Within 4 years, Google hopes to have its autonomous vehicles commercially available and citizens in the U.S. regularly riding

The two-seater white cars, which Google has created in partnership with Roush Industries in Detroit, will be hitting the roads of Austin in the next week.
The electric cars kind of resemble a miniature Volkswagen beetle with futuristic stylings. The prototype cars don’t have a steering wheel, brake pedal or an accelerator because Google says the cars don’t need them. But that equipment will be onboard during testing for the ride-along drivers to take over, if needed. The cars rely on Google’s sensors and software and GPS to navigate the roads.
Austin is the first city outside of Google’s hometown of Mountain View where it is testing its self-driving car technology. For the past two months, Google has been testing its self-driving Lexus RX450h SUVs in Austin. But those cars have been adapted to handle Google’s equipment.

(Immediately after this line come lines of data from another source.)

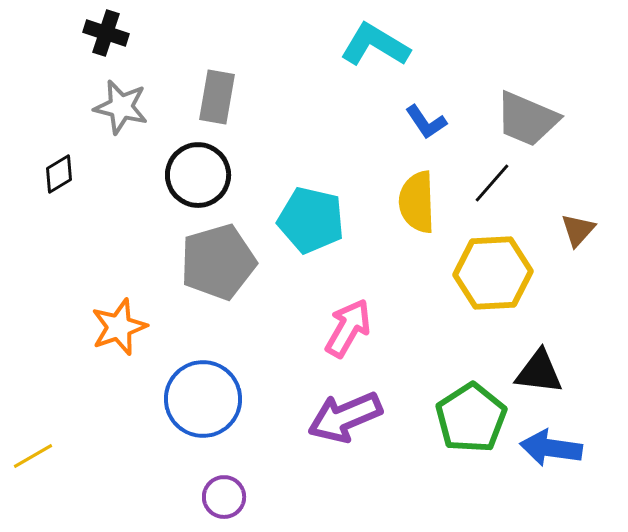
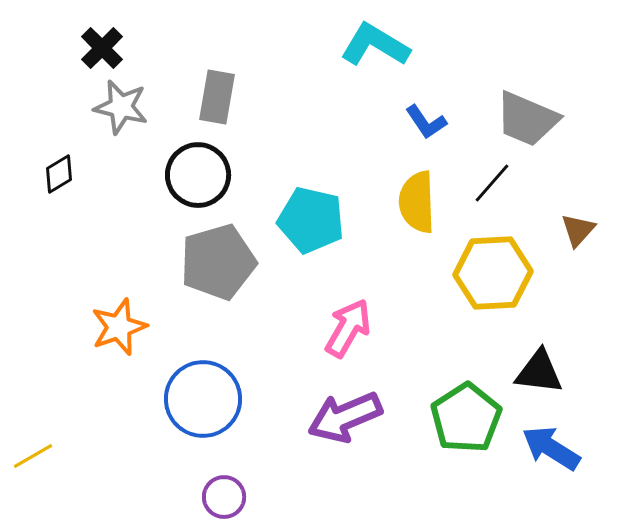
black cross: moved 4 px left, 15 px down; rotated 27 degrees clockwise
green pentagon: moved 5 px left
blue arrow: rotated 24 degrees clockwise
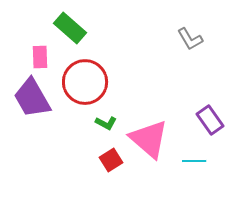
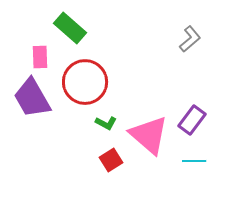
gray L-shape: rotated 100 degrees counterclockwise
purple rectangle: moved 18 px left; rotated 72 degrees clockwise
pink triangle: moved 4 px up
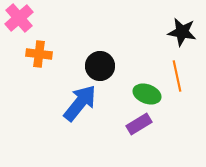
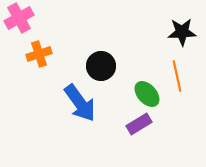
pink cross: rotated 12 degrees clockwise
black star: rotated 12 degrees counterclockwise
orange cross: rotated 25 degrees counterclockwise
black circle: moved 1 px right
green ellipse: rotated 28 degrees clockwise
blue arrow: rotated 105 degrees clockwise
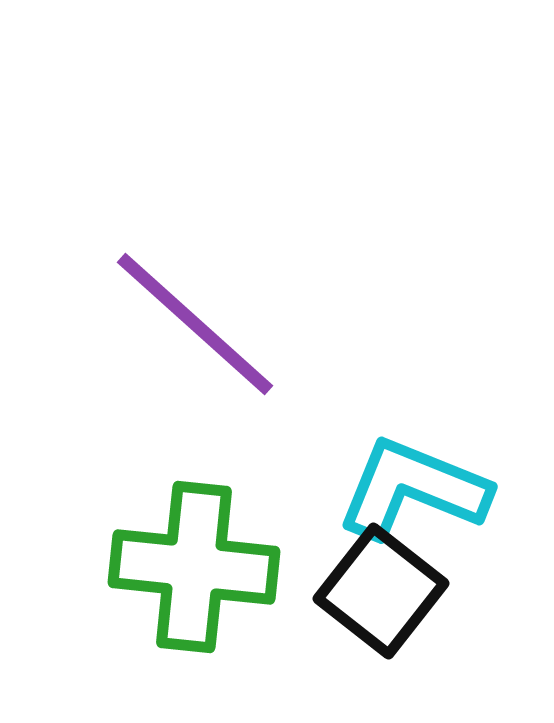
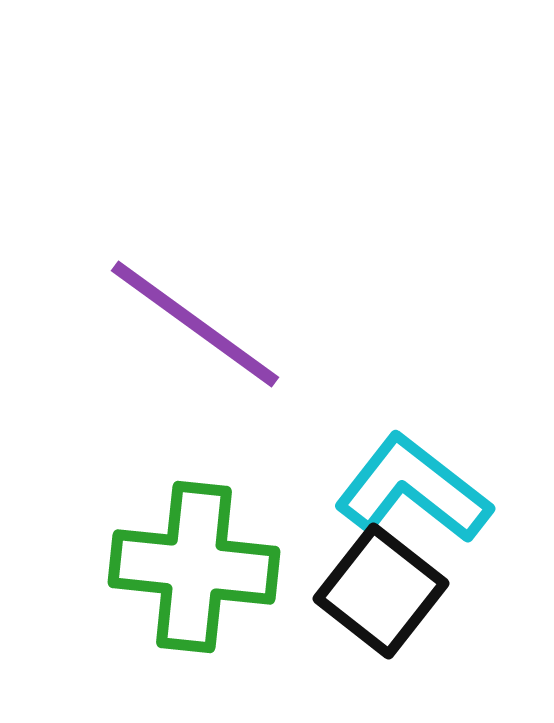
purple line: rotated 6 degrees counterclockwise
cyan L-shape: rotated 16 degrees clockwise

The prototype cars are specially designed and built by Google partners as autonomous vehicles.
Google’s prototype car is designed to take anyone, anywhere with just a push of a button and few spoken instructions. Google designed its prototype from the ground up to operate safely and autonomously. The goal is to cut down on accidents primarily caused by human error, reduce the amount of time wasted in traffic each day and provide transportation to blind, disabled and other people who can longer drive like some senior citizens. 
Within four years, Google hopes to have the autonomous vehicles commercially available and citizens throughout the U.S. regularly riding in them, Urmson said. Google is not going to sacrifice safety to get there, but that’s its goal, he said. Urmson has two sons and one is about to turn 12. He told him that when he turns 16 he will not need to get a driver’s license. He will simply ride in a self-driving car.